Example 1: I am an expert in product road mapping throughout the product development lifecycle. I have extensive experience growing product teams, clarifying product vision, converting opportunities into strategy, and building cohesive plans. I have experience in documenting and evaluating decisions and running daily standups and agile release meetings.
Example 2: I am a product leader with 10+ years of experience at consumer and Saas companies. I launched and grew a new product from 100 to 10,000 users, managing a team of PMs and 80+ xfn partners. I opened a new office for the company in New York, grew it to 40 PMs, Designers, and Engineers, and then opened another new office in Dubai. I partnered with our CPO to draft our team values, iterate on the recruiting funnel, and standardize operational forums like product and design reviews.

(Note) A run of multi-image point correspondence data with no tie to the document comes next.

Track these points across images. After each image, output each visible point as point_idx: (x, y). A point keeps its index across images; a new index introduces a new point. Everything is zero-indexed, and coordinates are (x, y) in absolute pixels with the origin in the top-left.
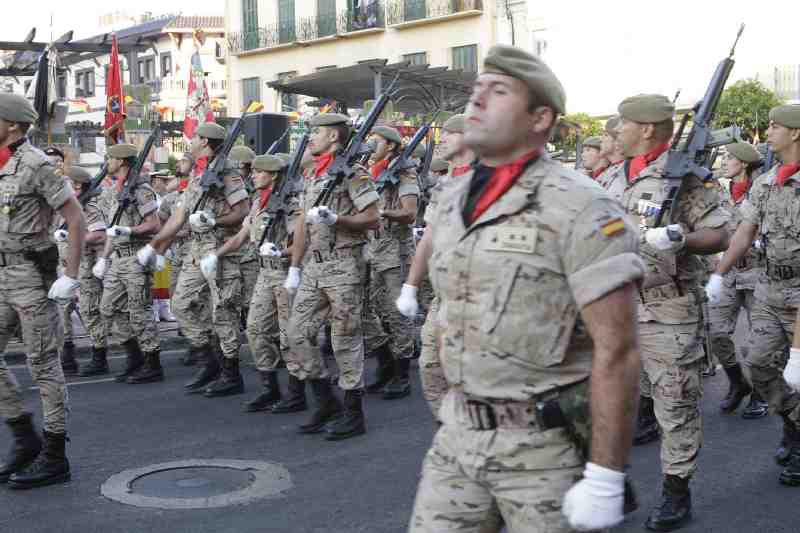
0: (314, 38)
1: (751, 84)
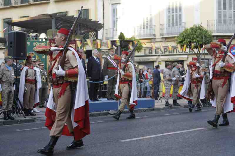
0: (20, 5)
1: (199, 27)
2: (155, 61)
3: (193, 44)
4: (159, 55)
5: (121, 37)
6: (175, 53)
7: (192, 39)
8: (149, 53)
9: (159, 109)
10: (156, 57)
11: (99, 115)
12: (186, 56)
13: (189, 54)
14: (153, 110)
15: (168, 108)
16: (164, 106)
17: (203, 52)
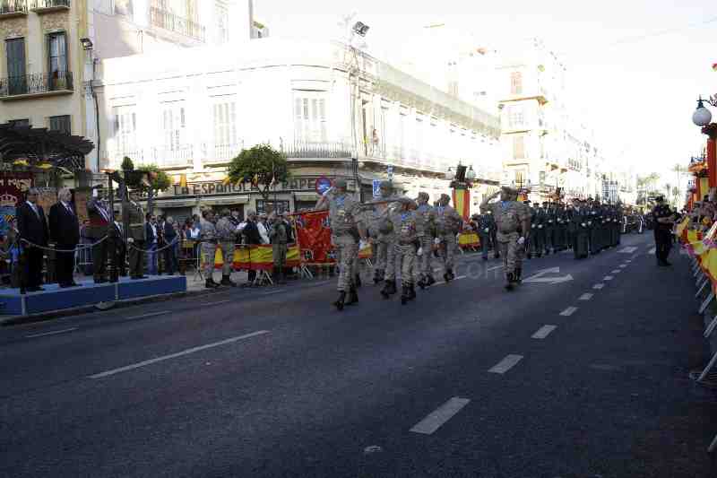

Based purely on the responses, who would you hire? Who would you consider for a manager role? Do you even believe this is the same person?
The altitude of your communication signals your seniority and experience. Over and over, I see candidates focus on the wrong parts of an experience to highlight in their resume or initial phone screen when they have great relevant experiences for the role.
Talk about the outcome and why, not the input.
Leaders focus on the outcome and impact delivered of the work they do, not how it is done. Hiring managers want to know what business impact you delivered for the company, not that you know how to do sprint planning and make presentations. So focus your precious time or space on describing the outcome. It sounds something like the following:
I was at Thumbtack for 5 years leading the supply side of the marketplace. In my time where, we grew the supply 20X from 5,000 to 100,000 small businesses — the largest platform of SMBs for services in the US.
When I was at Meta, we shipped a set of updates to how small businesses set budgets and targeting for their ads. This increased campaign start conversion by 15%, leading to $20M increase in revenue globally.
When I was Instagram, we redesigned the Profile tab to better accommodate new features like IGTV, Shopping, and Reels. This led to 50% more engagement on IGTV and 100% more engagement in Shopping, key initiatives for the company at the time.
I led a project to refactor the core code base and make performance improvements which accelerated development speed by 30% and decreased app size by 50%, leading to 10% in app installs.
(please note all numbers are illustrative)
Particularly for product leaders, your role is directly tied to the outcome of the business. If you launched product features but cannot describe the impact it had on the business, then why did we spend precious engineering and design resources on it?
Some projects may be more straightforward to measure impact than others. In general, if you want to progress in your career, it’s important to be staffed to projects that tie closely to business metrics (see. previous post “When in doubt, chase a number”. While it may be “useful” to do that refactor or redesign, or work on an annoying bug, if it doesn’t have high impact, it is not going to get you further in your career. As you can see above, even redesigns and performance improvements can and should tie to a business case.
The more you describe the “How”, the more Junior I think you are.